気配を露わにした何者かが近付いてきて鳥肌が立った。


それはいつもは完全に気配を絶っている雪男のもので、戸に背を向けて立ち尽くしていると、こつんと戸を叩く音がして出そうになる声を両手で封じた。


「…朧……」


ーー久々に聞く雪男の声。

それはひどく乱れていて、何か予想もしないことが起きているのでは、と思いながら息を詰める。


「そこに…居るんだろ。…話したくないなら、戸を叩いて返事してくれ。…頼む」


…迷った。

だがここに居ることは露見しているので隠れようがない。


迷った挙句、しばらくしてから一度ーー戸を叩くと、ようやく少しだけ雪男の妖気が収まった。


「そっか…お前…元気なのか?」


もう一度戸を叩く。


「元気ならいいんだ。………朧」


張り詰めた空気が流れて背筋が伸びると、雪男は朧が予想だにしなかった言葉を発した。


「腹の子も…元気か…?」


「……っ!!」


どこでそれを知ったのかーーまさか小太郎が捕まって無理矢理言わされたのか…

知られた衝撃と恐怖でへなへなとその場に崩れ落ちると、雪男はしばらく黙った後、さらに朧を動揺させる言葉を放つ。


「父親は…焔だな?」


「…っ、お師匠、様…っ」


両手で封じた口から漏れる声が届いたのか、雪男は大きくごつんと戸を叩いて朧を怯えさせた。

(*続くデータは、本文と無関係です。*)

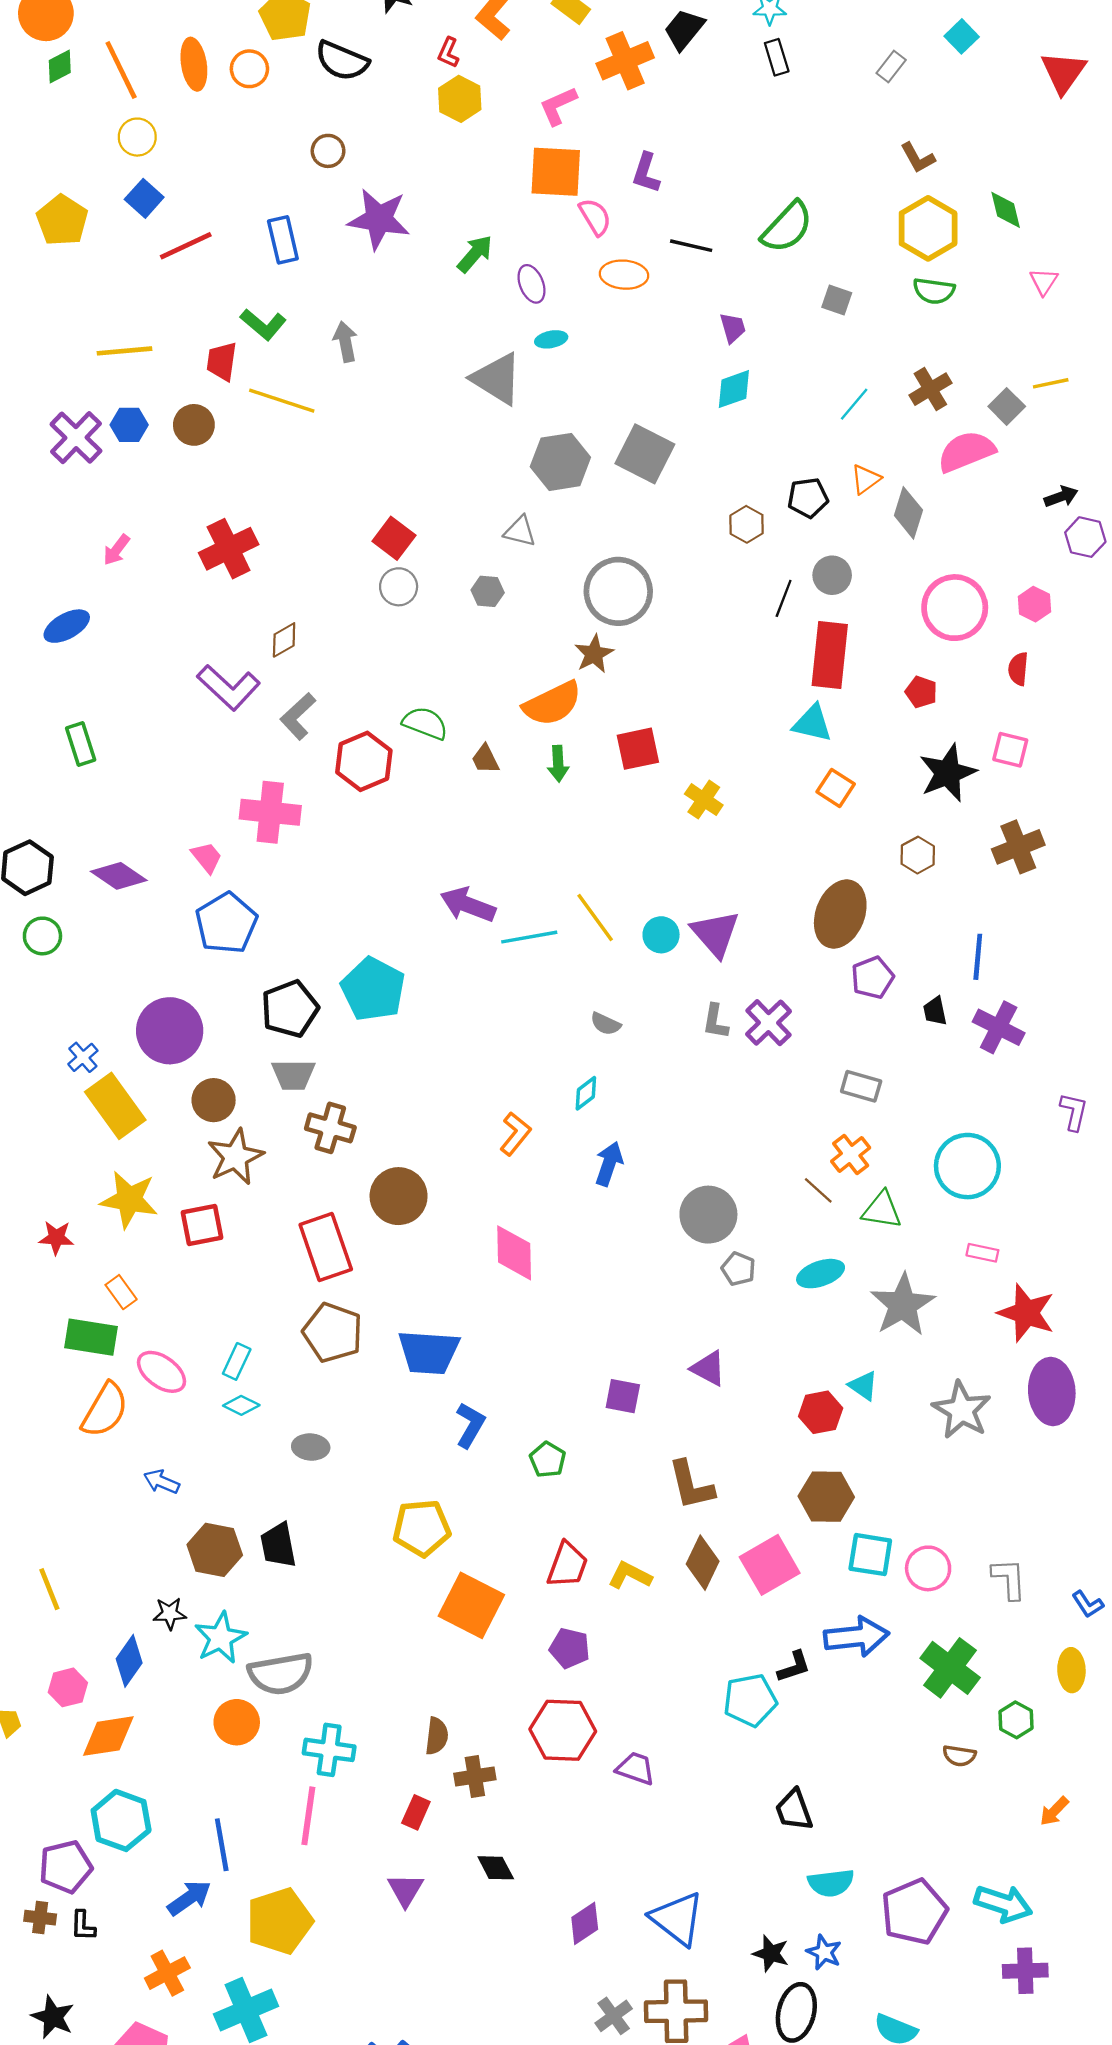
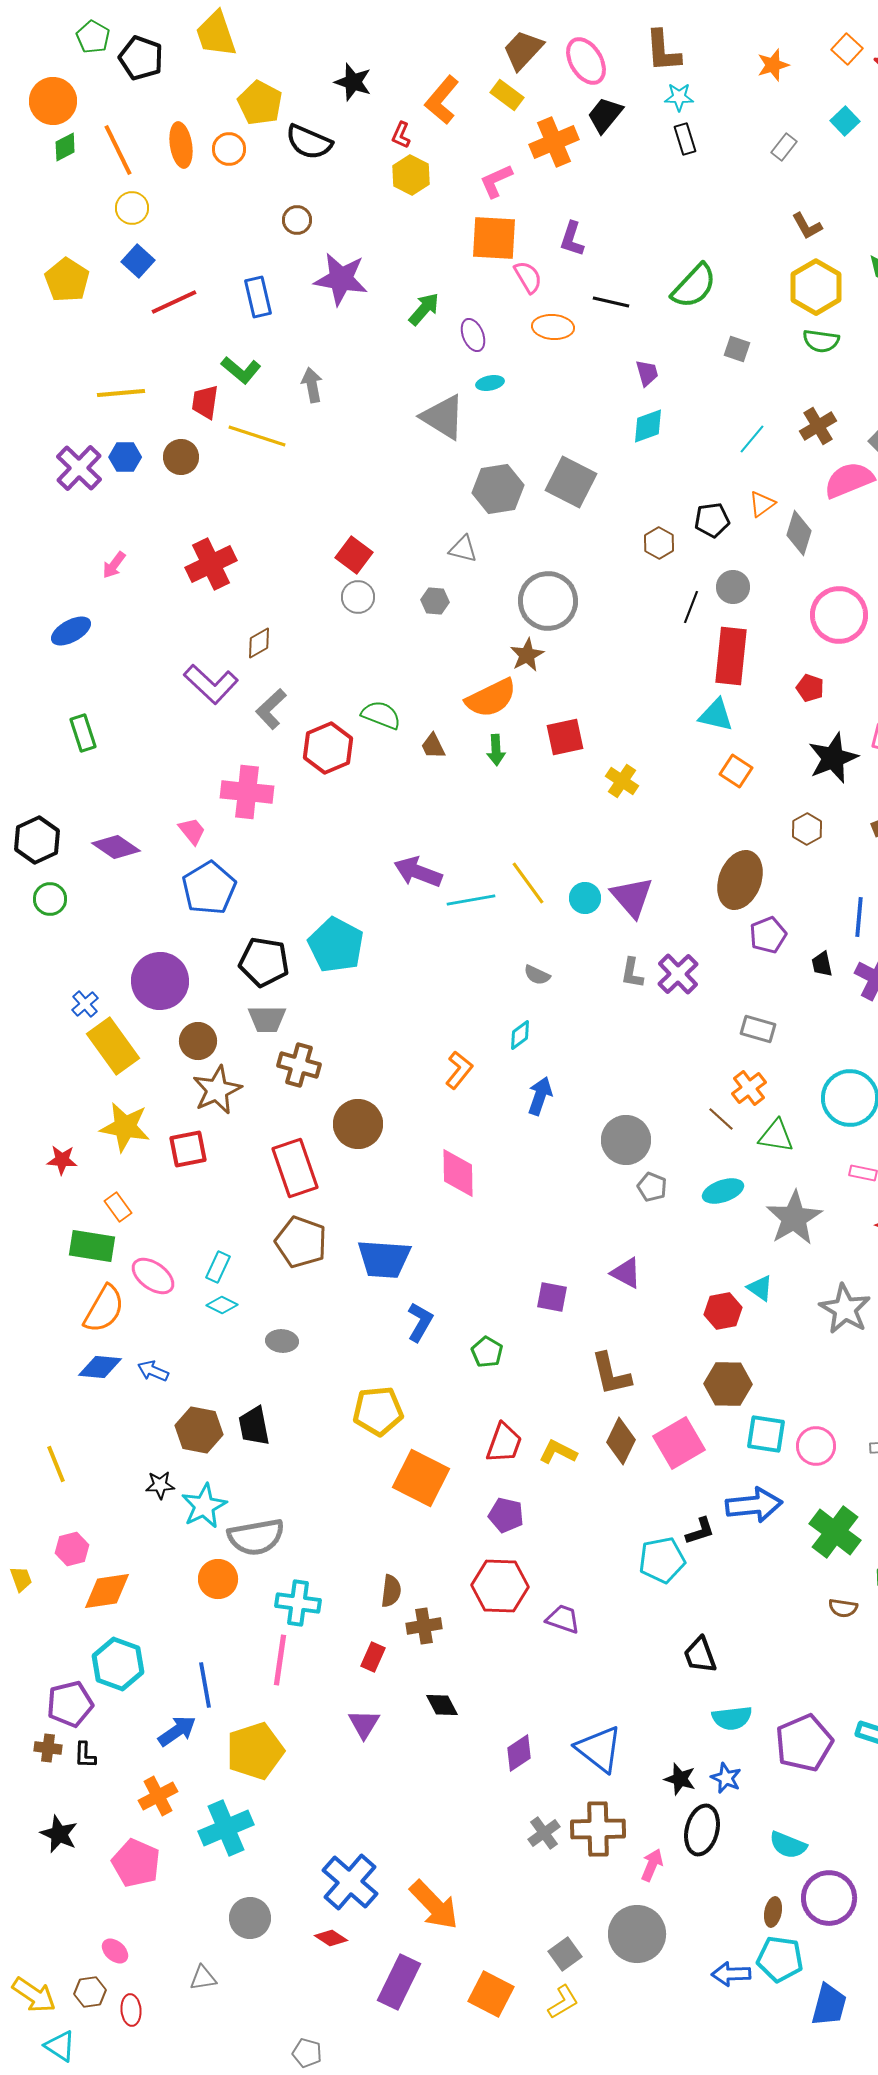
black pentagon: (290, 1009) -> (264, 962), turned 30
blue diamond: (129, 1661) -> (100, 1367), moved, turned 60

「どうして…どうしてそんなことになった…?お前がずっと隠してたのは、これのことだったんだな…?」


泣きそうに震える声ー

今すぐにでも飛び出して誤解を解きたかったが、足は竦んで立ち上がれない。


「…朧…また夜に来る。話してくれるか…会ってくれるか、お前が決めてくれ。それで俺も決めるから」


…何を決めるのか?


「分かったら戸を叩いてくれ」


…こつん


叩いた後すぐに雪男の気配は去った。

残された朧は嗚咽が漏れて様々な感情に揺られて呻き声を漏らす。


ーー奇しくもふたりのやりとりは、かつての十六夜と息吹が意思疎通を行なった時によく似ていたが、ふたりはそれを知らない。